Ed crouched in the stark shadow of a rock at the top of the trail, just outside the village. It was a bright morning without a cloud in the sky. Soon it would be ferociously hot. Hakimullah was somewhere close by and the other men of the village were spread out in the rocks around him.

He was listening as hard as his concentration allowed. His arm was throbbing and he felt light-headed. His mouth was dry and he needed a drink of water. He wished that Leyla were beside him. He didn’t want to die alone.

Somewhere up ahead he heard the soft slap of sandals and the patter of dislodged stones. A shape flitted between two rocks, a twist of turban in the morning breeze.

He opened fire. Three round bursts.

Someone nearby started firing as well. Then they stopped.

A momentary hiatus: everyone conserving ammunition.

He heard the sound, like a cork popping, of an RPG leaving its launcher. In a moment a ball of smoke and dust and shattered rock swelled up behind him. He was pattered with flying grit. Raising his head he caught a glimpse of one of the Taliban rolling across the trail.

Ed surged upwards and around the rock with the rifle butt in his shoulder and the barrel rising into the path of the Taliban who was rising from the crouch that he’d landed in. Close enough to make eye contact, a stiff unwashed beard and kohl-rimmed eyes. Ed pulled the trigger. The Taliban’s body heaved.

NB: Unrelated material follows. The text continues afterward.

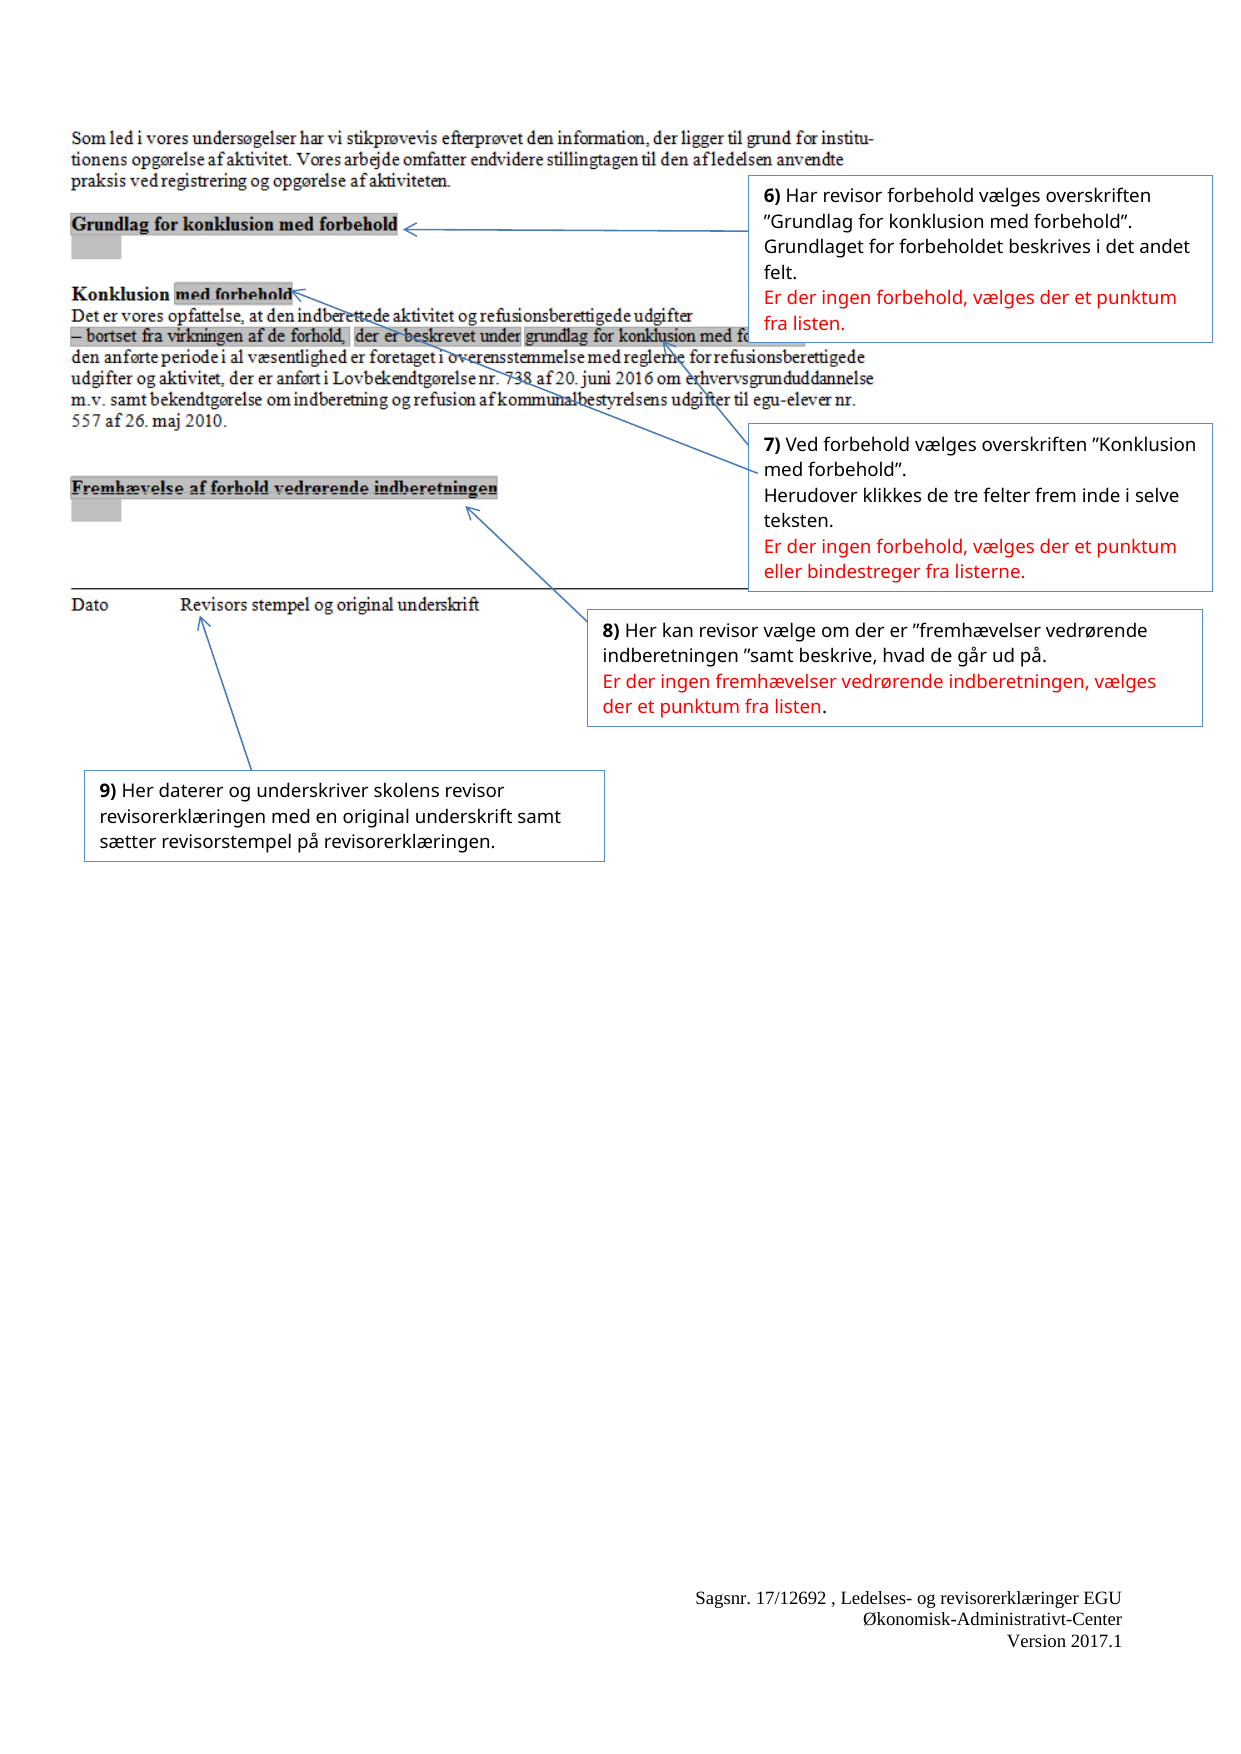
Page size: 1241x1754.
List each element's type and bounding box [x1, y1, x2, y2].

There was firing all around him. Another RPG warhead exploded amongst the rocks and another cloud of dust billowed. It was impossible to see the trail or the sky overhead. Ed struggled back up from cover to cover, pausing to fire at the Taliban coming up the trail. Behind a boulder he found one of the men from the village sitting down, trying to pick rock chips out of his flesh. He had an expression of intense concentration on his face.

Ed thought he heard a helicopter. His first thought was that the Pakistanis must want him dead very much. He took the magazine from the villager’s rifle and reloaded his weapon, jamming it between his knees before slowly and painfully pulling the cocking handle.